High-poverty schools enrolled in the Federal Community Eligibility Provision (CEP) can continue with free meal service. The USDA also created the electronic pandemic benefit transfer (P-EBT) program to reimburse families with children who qualify for free or reduced-price school meals for the value of school meals that have not been eaten due to interruptions in face-to-face teaching in schools related to the pandemic. Many of those children who owe school meals belong to families that earn too much to be considered for free or reduced-price lunches, but who also earn too little to pay for regular school meals. Studies have shown that students who eat breakfast at school score 17.5% higher on standardized math tests and attend 1.5 more days of school per year (No Kid Hungry).
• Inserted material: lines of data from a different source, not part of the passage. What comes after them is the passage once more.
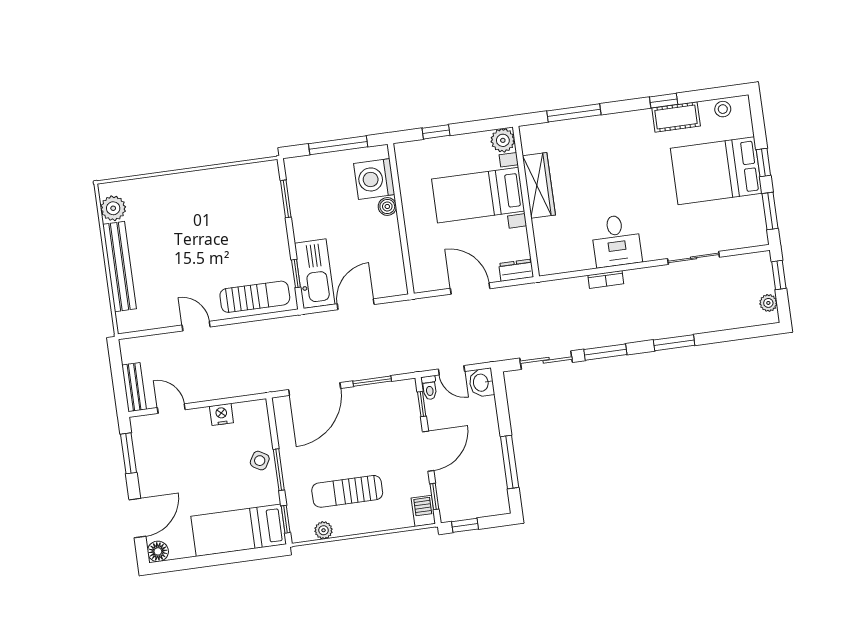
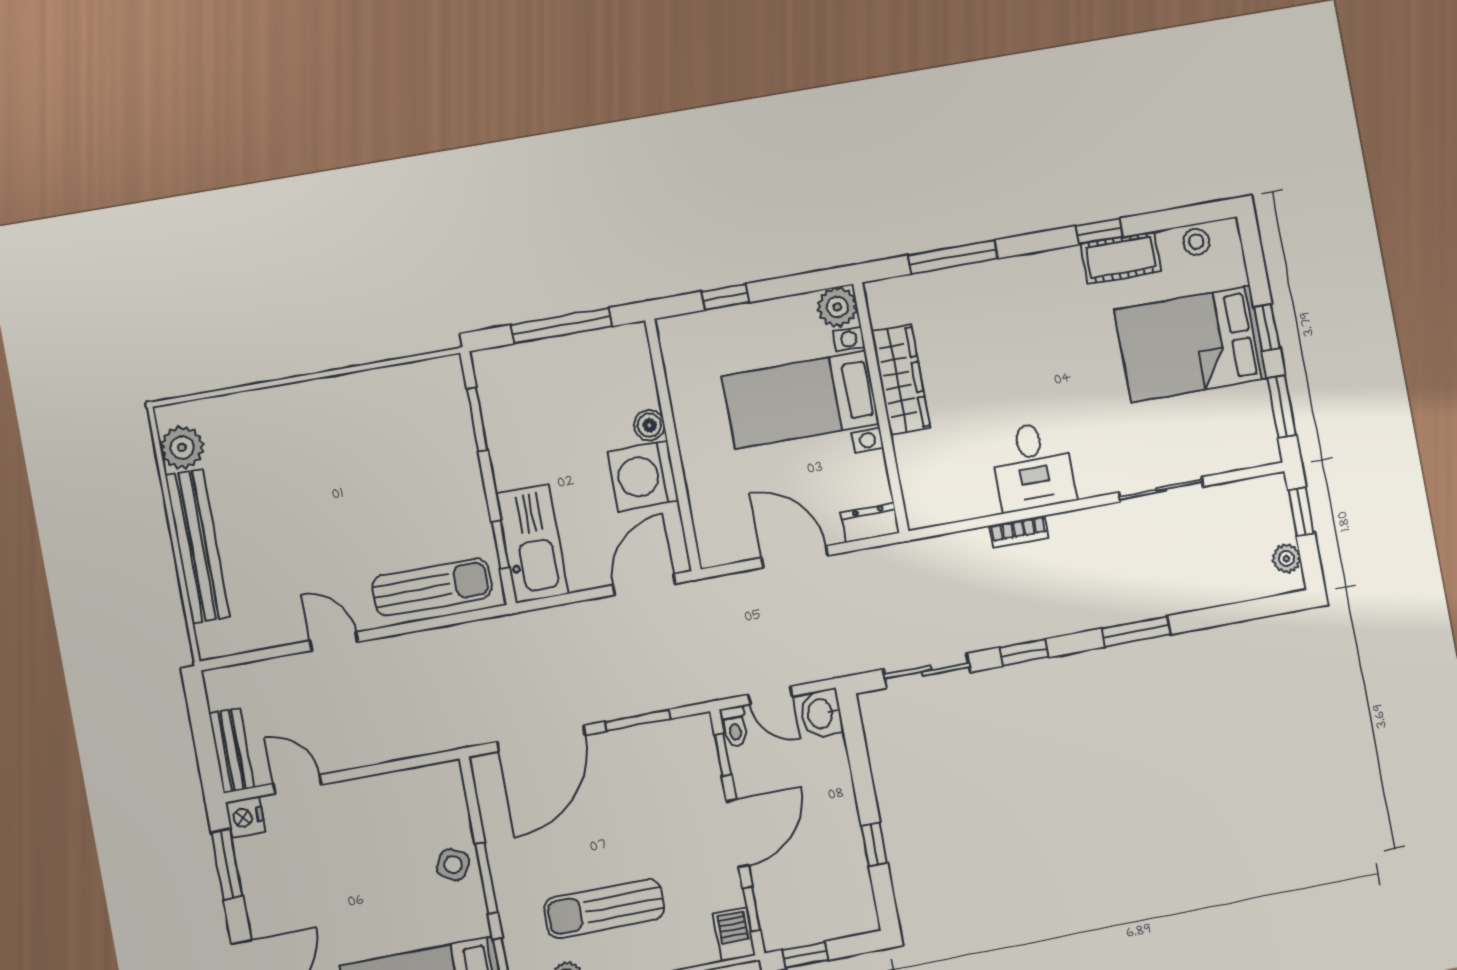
washing machine: (374, 179) -> (643, 476), moved
door: (356, 304) -> (644, 584), moved
window: (605, 352) -> (1024, 652), width x0.67
nightstand: (221, 414) -> (245, 817), moved, turned -90
window: (510, 462) -> (874, 844), width x0.46

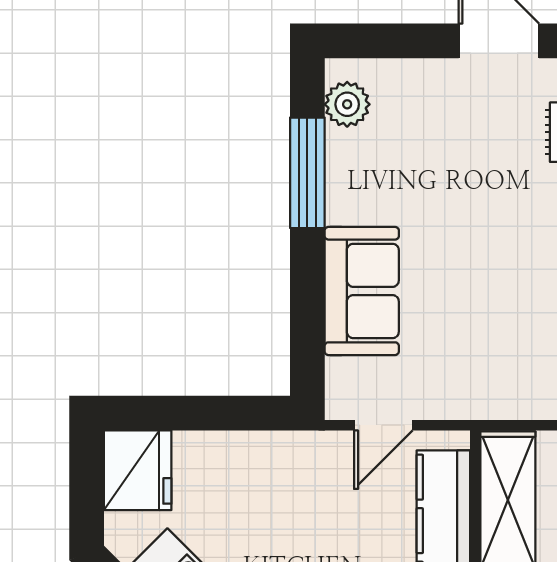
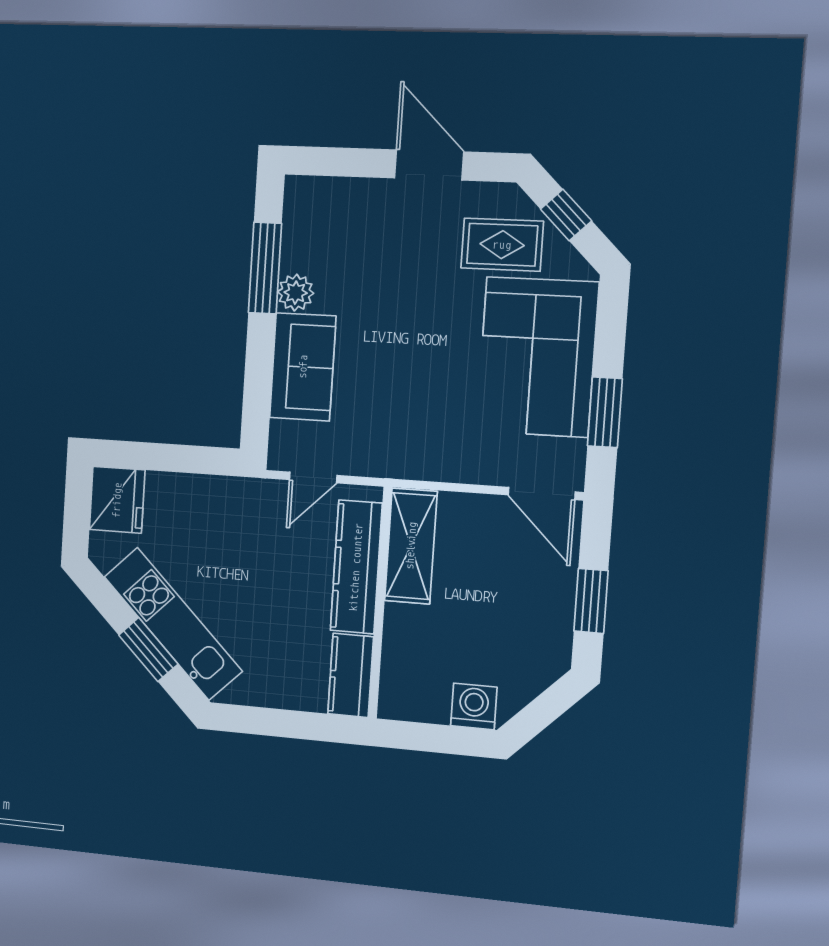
plant: (347, 104) -> (296, 293), moved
This has led school nutrition professionals to expand breakfast programs and launch summer and after-school meal programs to meet students' nutritional needs. Fortunately, many communities across the country have stepped up their school nutrition programs to ensure that children don't go hungry this summer.
The USDA's Summer Food Service Program allows schools that serve low-income communities to offer free meals and snacks to children in school cafeterias, parks, playgrounds, public housing complexes, summer camps or churches. Some states delegate their authority, leaving political decisions solely in the hands of local school districts. The study found that the average school meal program operates with a small deficit, and the reported cost of producing school meals generally exceeds federal reimbursements for those meals. Because schools can't pay off their meal-related debts with federal funding for child nutrition, many of the schools surveyed turned to other sources, such as charitable or PTA funds. The fresh fruit and vegetable program offers free snacks of fresh fruits and vegetables to students during the school day in elementary schools, with a high eligibility rate, free of charge and at reduced prices. Many schools even serve breakfast in the classroom so that students can enjoy a healthy meal during morning announcements.
Some low-income families, particularly those with several school-age children, struggle to pay the reduced daily copay for school breakfast (30 cents) and lunch (40 cents).So what is the average percentage of students who receive free or reduced lunch at schools in North Central Colorado? According to research conducted by No Kid Hungry, an organization dedicated to ending childhood hunger in America, approximately 50% of students in North Central Colorado receive free or reduced lunch.